The great concern of Dr. King and the other leaders of the movement was that their message wouldn't be heard. In this more cynical age, it may seem a little strange: Here was a political movement that actually wanted extensive press coverage, the kind of press coverage that sticks to its ideals and plays no favorites, pulls no punches, just acts as an honest broker of information, looks 'em in the eye and lets the people decide.
Dr. King was concerned, for example, that Southern affiliates would persuade the networks to tone down their coverage of the movement. At the time I didn't feel such concern was warranted: My bosses in New York were rock-ribbed when it came to reporting the news without fear or favor to anyone, including their own affiliates.
And yet, in retrospect, I can't ignore that the CBS affiliate at that time in Atlanta -Dr. King's hometown - didn't even carry the CBS Evening News in 1962, the very year that Dr. King took me aside and shared his concerns with me.
Much of white America supported desegregation but didn't support the demonstrations, the passive resistance and civil disobedience that Dr. King had learned from Thoreau and Gandhi - and from Mrs. Parks, for that matter. This was a kind of ambivalence on the part of white Americans, and it gave some unscrupulous figures in local, state, and federal government the opportunity to try to skew events - and press coverage - their way.
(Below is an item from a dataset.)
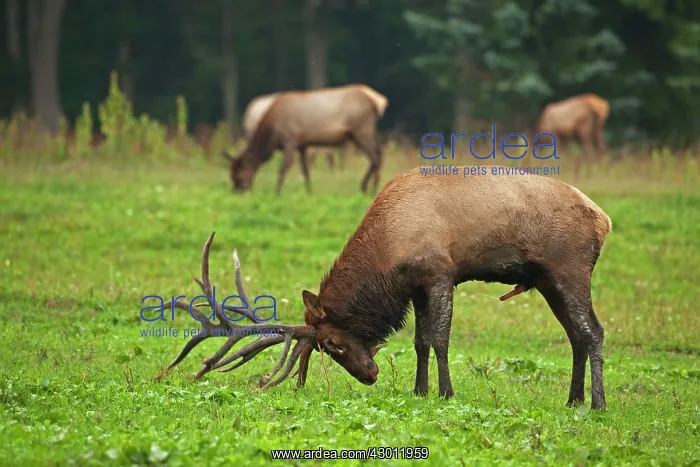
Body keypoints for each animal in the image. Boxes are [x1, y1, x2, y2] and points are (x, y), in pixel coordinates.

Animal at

When J. Edgar Hoover was making it a point to whisper malicious gossip about Dr. King, any reporter trying to do right had to begin by questioning why his source was talking. What were this person s motives? Providing honest information? Or trying to spin me?
All of these issues - attempts at manipulation, outside pressure from advertisers and affiliates, improper sources - all of these issues were ones they taught us about in journalism class. It wasn'as if I was completely unprepared for this. And of course I had been reporting daily journalism for over a decade by the time I got to Albany, Ga., where I first met Dr. King.
The point is that, on such a story as this, everything you knew as a reporter, all your training and instinct, your standards and your ideals, became absolutely essential every minute of the day.
Your guard had to be up. You had to protect your reporting from the biases of others -and yourself - and you knew it, because you knew this was a truly important story.
Maybe, if you ever had time to pause for breath, you'd realize that all the stories are important, that all the stories demand that much from you as a reporter. But in the meantime, the fate of your country was being decided. You'd better act responsibly.
Now I don't want to bog down in old war stories at this point - plenty of time to do that later this evening, when we get into the discussion and my friends here have the necessary advantage of cutting me off when I go on too long.
Any minute now begins the portion of our program where I start keeping my mouth shut.
But I want to repeat my gratitude to you all for giving me this chance to recall a time when righteousness and honor found their strength in this country, when virtue overcame adversity, when justice had its day, when a king (Dr. King) triumphed over tyranny - and when I was lucky enough to see a big part of it.